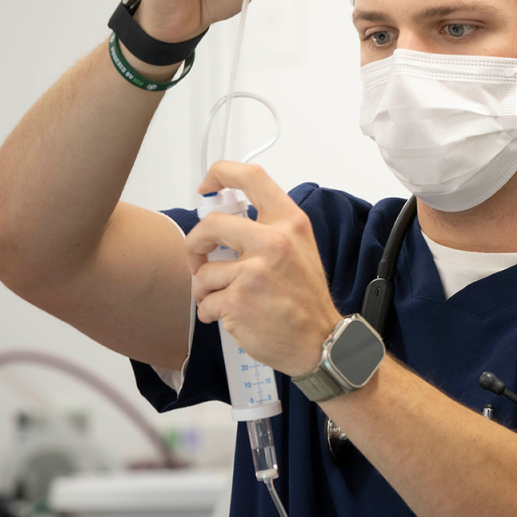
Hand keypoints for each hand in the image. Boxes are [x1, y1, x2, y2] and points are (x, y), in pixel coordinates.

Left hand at [185, 162, 340, 377]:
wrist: (321, 342)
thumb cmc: (306, 298)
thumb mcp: (299, 248)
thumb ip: (267, 229)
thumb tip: (223, 221)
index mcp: (290, 222)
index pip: (251, 177)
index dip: (220, 174)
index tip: (207, 186)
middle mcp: (274, 241)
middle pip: (210, 224)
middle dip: (195, 245)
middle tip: (199, 260)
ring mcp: (255, 271)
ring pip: (203, 272)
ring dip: (206, 289)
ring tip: (225, 299)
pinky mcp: (239, 300)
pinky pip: (206, 301)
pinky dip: (212, 312)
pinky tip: (231, 316)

:: What the task requires ::
Extract all the entries word for word; omit any pictures.

:: Answer box ::
Hand keypoints for each hand in the image. Boxes are [x1, y1, x2, y2] and points are (x, y), in pixel coordinates.

Left hand at [185, 162, 340, 377]:
wrist: (321, 342)
thumb cmc: (306, 298)
thumb mcp: (299, 248)
thumb ip: (267, 229)
thumb tip: (223, 221)
index mcp: (290, 222)
index pip: (251, 177)
index dip: (220, 174)
index tip: (207, 186)
middle mcp: (274, 241)
middle pip: (210, 224)
middle dip: (195, 245)
middle tip: (199, 260)
ring mcp: (255, 271)
ring pip: (203, 272)
ring dip: (206, 289)
ring tip: (225, 299)
pinky mcp: (239, 300)
pinky pip: (206, 301)
pinky dip: (212, 312)
pinky tip: (231, 316)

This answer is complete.